Here are some thoughtful predictions for 2021 that have been compiled by the crack staff at The Lucky Puppy.
- 2020 model cars will start disintegrating.
- COVID19 will mutate into a form of airborne AIDS.
- Your cell phone number will be revealed as the Mark of the Beast.
- President Biden forms a commission to prove that birds don’t exist.
- Heterosexuality will be outlawed.
- The Government will video tape you 24/7.
- Gingers will form a new political party.
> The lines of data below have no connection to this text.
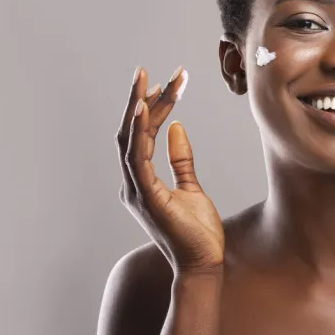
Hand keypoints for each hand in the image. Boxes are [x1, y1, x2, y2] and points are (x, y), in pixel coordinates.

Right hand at [115, 66, 224, 272]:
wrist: (203, 263)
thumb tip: (175, 126)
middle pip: (133, 132)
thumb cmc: (197, 231)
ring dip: (138, 108)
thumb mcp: (191, 186)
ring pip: (131, 140)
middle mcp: (134, 182)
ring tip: (145, 80)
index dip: (153, 108)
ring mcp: (136, 189)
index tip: (166, 84)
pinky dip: (138, 131)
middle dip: (140, 100)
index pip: (145, 135)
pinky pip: (137, 157)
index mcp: (143, 180)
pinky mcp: (146, 196)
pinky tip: (144, 109)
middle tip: (146, 71)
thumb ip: (181, 158)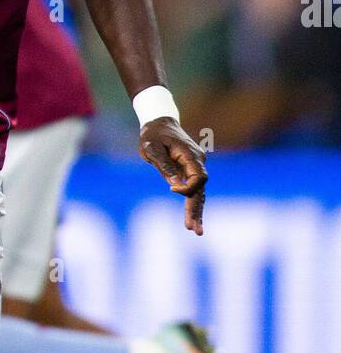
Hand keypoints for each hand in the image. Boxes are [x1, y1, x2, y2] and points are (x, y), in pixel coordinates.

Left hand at [139, 117, 206, 234]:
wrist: (159, 122)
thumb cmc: (153, 134)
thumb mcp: (152, 147)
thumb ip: (163, 165)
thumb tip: (174, 184)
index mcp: (190, 155)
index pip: (198, 178)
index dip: (188, 188)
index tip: (172, 189)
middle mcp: (197, 162)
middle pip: (201, 189)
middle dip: (196, 209)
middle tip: (195, 230)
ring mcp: (195, 166)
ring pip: (199, 192)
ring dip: (196, 210)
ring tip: (196, 230)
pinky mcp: (190, 171)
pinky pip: (194, 190)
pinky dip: (193, 203)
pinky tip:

- Marijuana will be legalized nationwide, as well as Heroin and LSD.
- White privilege cards will have a $500 limit.
- Early voting will begin in April for the 2024, 2030 and 2034 elections.

- Gender will be entirely eliminated.
- Sasquatch is finally proven to be real and are registered Democrats.
- 200K 2020 election ballots are found aboard the International Space Station.
- Hurricanes will start being named after cars.
- Donald Trump creates the Office of the Ex-President.
- Flogging returns to the U.S. Navy.
- The U.S. Space Force reveals that they have been living on the Moon since 1975.
- A nuclear detonation obliterates Detroit, but no one seems to notice.
- The voting age is reduced to 16, the drinking age is reduced to 14 and the age of consent is reduced to 10.
- Jesus returns, throws His hands up and promptly leaves.